We loved working with the sta-loks, they were very user friendly and we got a good fit on all of the shrouds.  However we opted for something a little bit different for the backstay.  We have big plans to install a SSB radio, which needs a large antenna to receive/transmit. We want an insulated backstay antenna, and when Erik was doing his research he found that it would be more cost effective to replace the backstay with dyneema instead of traditional stainless steel with all the insulated fittings.  This dyneema is a synthetic ultra-high-molecular-weight polyethylene.  It’s stronger than steel and relatively new.  It was a lot of research to order the bits we needed, since this project was only limited to our imagination.  So after hours and hours we finally got all the things we needed ordered.  But because this task would be a little trickier than the sta-lok fittings we just installed we opted to wait to install it until we had more time to think about it.
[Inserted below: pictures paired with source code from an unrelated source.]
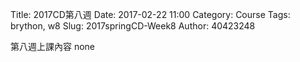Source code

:Title: 2017CD第八週
Date: 2017-02-22 11:00
Category: Course
Tags: brython, w8
Slug: 2017springCD-Week8
Author: 40423248


第八週上課內容
none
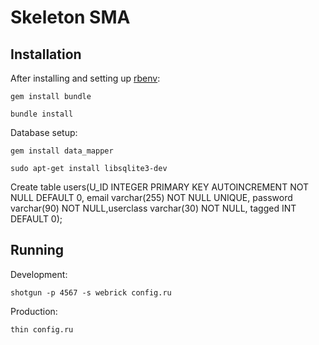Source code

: Skeleton SMA
============

Installation
------------

After installing and setting up [rbenv](https://github.com/sstephenson/rbenv):

`gem install bundle`

`bundle install`



Database setup:

`gem install data_mapper`

`sudo apt-get install libsqlite3-dev`

Create table users(U_ID INTEGER PRIMARY KEY AUTOINCREMENT NOT NULL DEFAULT 0, email varchar(255) NOT NULL UNIQUE, password varchar(90) NOT NULL,userclass varchar(30) NOT NULL, tagged INT DEFAULT 0);

Running
-------

Development:

`shotgun -p 4567 -s webrick config.ru`

Production:

`thin config.ru`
“get down from there human” – sammy the sailor cat

We were preparing to leave Gulfport and going around giving all the rigging a nice tightening when we went to the backstay, cranked it two turns, and the turnbuckle popped off!!!!  We decided that we wouldn’t postpone the backstay and would indeed replace it then and there.  Erik started that night on splicing the dyneema.  We have a split backstay, it is one larger wire running from the top of the mast and then splits down into two smaller wires.  So we used 9mm dyneema for the larger portion and 7mm for the split backstay.  To connect to the mast we spliced the dyneema around a thimble and used a stem ball adapter from  Colligo is leading the way when it comes to using the dyneema to replace traditional stainless steel and has tons of information on their website; they use the term “dux” for their name brand pre-stretched dyneema.  We then readied the 7mm by splicing two eyes around a thimble as well.  We stretched our splices to the best of our ability using our winches.  The final step was using a terminator fitting, where the large dyneema was spliced around it and the smaller dyneema ran through it. We connected it all together and tightened it up with the turnbuckles.  It was a very tight fit!!! We took it out in light winds  to test it.  It appeared to stretch a little further from the last splice we were unable to pre-stretch.  So tightened it up some more.  It set us back about three days but we knocked it out!!! Now it was finally time to leave Gulfport and head south.

the first dyneema splice around the thimble

all hail the dyneema backstay!

looks good!

With everything installed and ready to go, I was able to go the market one last time, and Erik finally took me on our very first date out in gulfport!   Here are a few more pictures from our time there.

date night!

an awesome sunset

this is one of the funniest things to me.